Shares in Pan African are 11% higher this year in Joburg compared with declines of 15.5% for AngloGold Ashanti and a steep 22% fall for DRDGold, which also processes gold tailings deposits in Joburg. Centamin is 6.5% weaker year to date.
Loots agrees that inflation is the headline concern this year, even if most of Pan African’s assets are competitive on the cost curve. “Electricity is a big one; so are steel and fuel which are up about 30%,” he says. He acknowledges that a recently announced cost-cutting programme at Barberton gold mines could see Pan African running to a standstill. Yet that may be enough to outpace competitors in a sector suddenly losing its lustre.
Arnold van Graan, an analyst at Nedbank CIB, is negative on gold stocks, and not just because of inflation. “The gold sector faces several challenges that could weigh on operational performance and margins. These include regressions in safety statistics, ongoing pandemic-related disruptions, skills shortages and logistical challenges.”

Investors ought to take profits and come back when valuations are depressed, he says — though with a caveat. Relative to their international rivals, JSE-listed gold producers are cheap, which may revive the M&A excitement of early 2021 when the tittle-tattle was that Sibanye-Stillwater was seeking a merger with AngloGold Ashanti or Gold Fields, or both.
Loots says Pan African is “always looking out” for potential M&A, but the focus is on low capital expenditure brownfields expansion at its Evander and Barberton gold mines; the latter is one of the oldest operating gold mines in SA. It’s a tricky asset, but the geology keeps on giving. At Evander, Pan African is extending through 8 Shaft in a project that will yield 65,000oz of new gold a year at a capital cost of about R800m. This compares with the roughly R1.2bn it initially intended to spend at Egoli, another Evander extension project, and which will now be developed on a more gradual basis.
“We believe the Evander mine and Egoli project — both conventional underground operations — will raise the company’s operational risk profile. However, this is balanced with its surface portfolio and in time this could be expanded with the optionality at Mintails and the Blyvoor assets,” says Van Graan.
These tailings deposits potentially add about 100,000oz and would take the company towards 400,000oz per year
For blue-sky potential, Pan African is kicking the tyres at some of SA’s forgotten gold tailings deposits west of Joburg, though they’re not “forgotten” for nothing. One that Loots is running the rule over — Mintails near Carletonville — has a troubled social, environmental and ownership history, and is in liquidation. Yet despite its controversial past, it contains an estimated 533,000oz of gold that Pan African thinks could be mined over 12 years. A feasibility study is due for presentation to shareholders in weeks. Loots won’t say what Pan African found, but he sounds positive.

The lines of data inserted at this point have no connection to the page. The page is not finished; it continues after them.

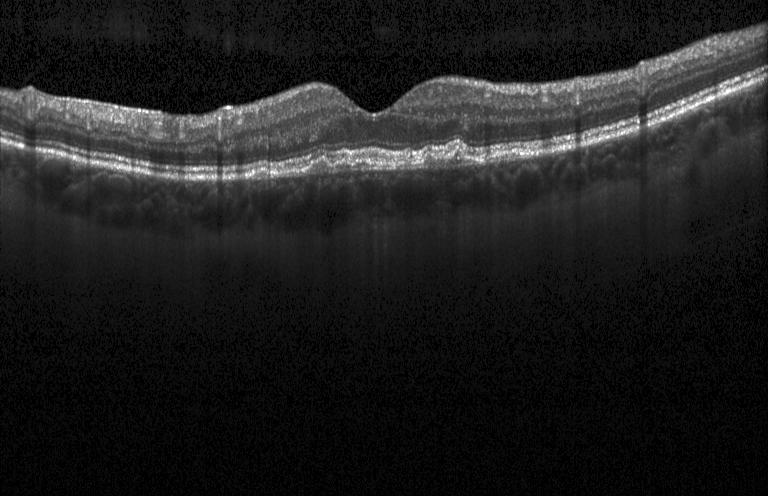
Dx: sub-RPE drusenoid deposits.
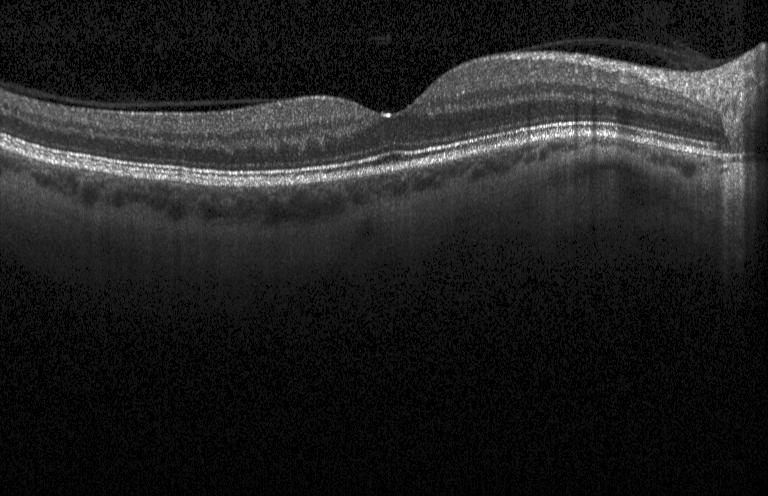

Impression: no CNV, DME, or drusen.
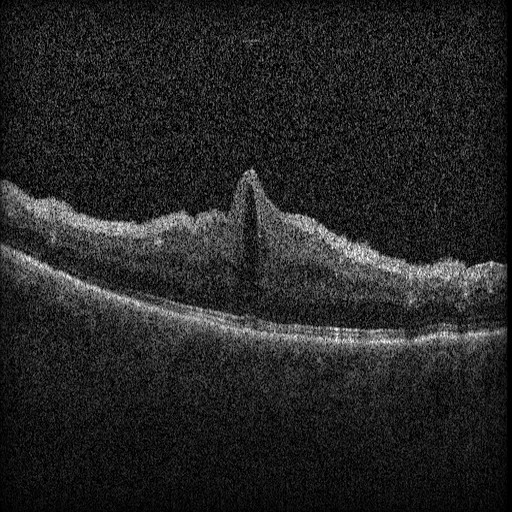
Optical coherence tomography scan · instrument: Heidelberg Spectralis · fovea-centered.
Finding: DME.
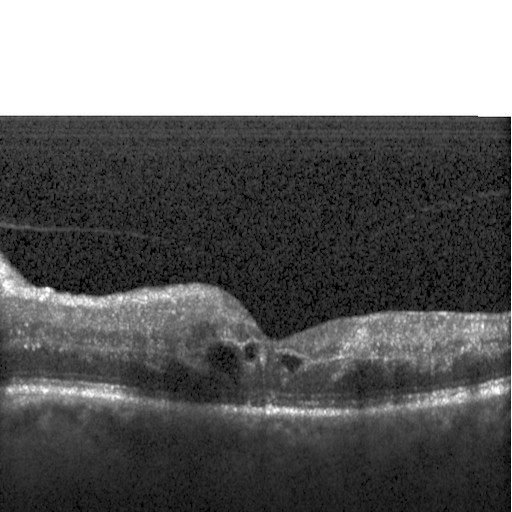 Optical coherence tomography scan; fovea-centered; spectral-domain OCT — Impression: DME.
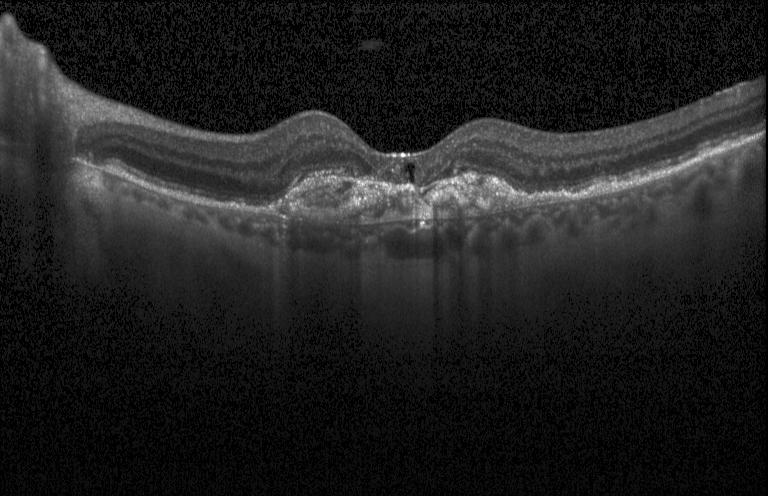 Finding: a choroidal neovascular membrane.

There are also gold tailings at another of Carletonville’s former mines, Blyvoor, which was once an important asset in the Randgold & Exploration stable. Loots signed an option agreement over the property in December right from under the nose of the UK’s Katoro Gold, which was struggling to raise sufficient cash to buy and list it. It’s scoped to produce 25,000oz-30,000oz per year over 15 years. After a recent fatal flaw analysis, a decision on proceeding with Blyvoor is due in December.
These tailings deposits potentially add about 100,000oz and would take the company towards 400,000oz per year. Hamburg-headquartered bank Berenberg said in a note in February that the Mintails assets alone had an NAV of about $131m. Incorporating Mintails, Pan African shares could be worth 30p a share. In London, the stock is trading at 21.5p.